## EXERCISE
Pick out every line in the entries below that contains the word "moment", and copy each of those lines in full.
^^^^
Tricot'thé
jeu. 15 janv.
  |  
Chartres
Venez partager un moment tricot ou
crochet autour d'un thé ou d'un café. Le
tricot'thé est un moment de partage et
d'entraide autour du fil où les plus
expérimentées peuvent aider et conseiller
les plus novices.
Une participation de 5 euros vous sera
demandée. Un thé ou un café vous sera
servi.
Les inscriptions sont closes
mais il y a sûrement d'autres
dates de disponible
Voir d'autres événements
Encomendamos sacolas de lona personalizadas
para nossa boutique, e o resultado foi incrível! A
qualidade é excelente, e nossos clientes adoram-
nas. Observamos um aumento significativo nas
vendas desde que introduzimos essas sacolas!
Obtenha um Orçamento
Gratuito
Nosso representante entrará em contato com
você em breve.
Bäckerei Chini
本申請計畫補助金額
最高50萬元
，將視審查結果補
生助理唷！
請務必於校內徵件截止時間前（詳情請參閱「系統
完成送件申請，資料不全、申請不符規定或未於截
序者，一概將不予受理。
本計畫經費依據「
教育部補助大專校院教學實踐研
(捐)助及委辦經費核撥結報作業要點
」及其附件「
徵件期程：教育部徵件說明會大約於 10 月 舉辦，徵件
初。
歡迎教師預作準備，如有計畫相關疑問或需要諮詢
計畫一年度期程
^^^^
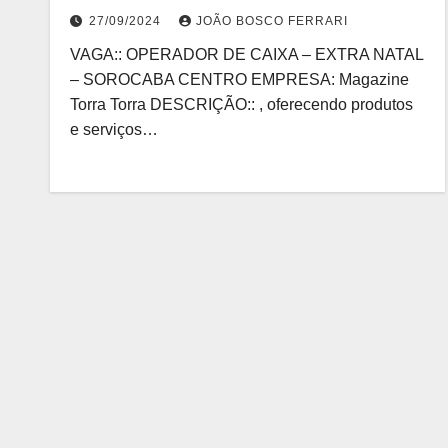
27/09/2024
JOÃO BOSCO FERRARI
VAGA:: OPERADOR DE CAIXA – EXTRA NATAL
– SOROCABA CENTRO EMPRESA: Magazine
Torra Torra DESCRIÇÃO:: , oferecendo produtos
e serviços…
^^^^
## RESPONSE AREA
Venez partager un moment tricot ou
tricot'thé est un moment de partage et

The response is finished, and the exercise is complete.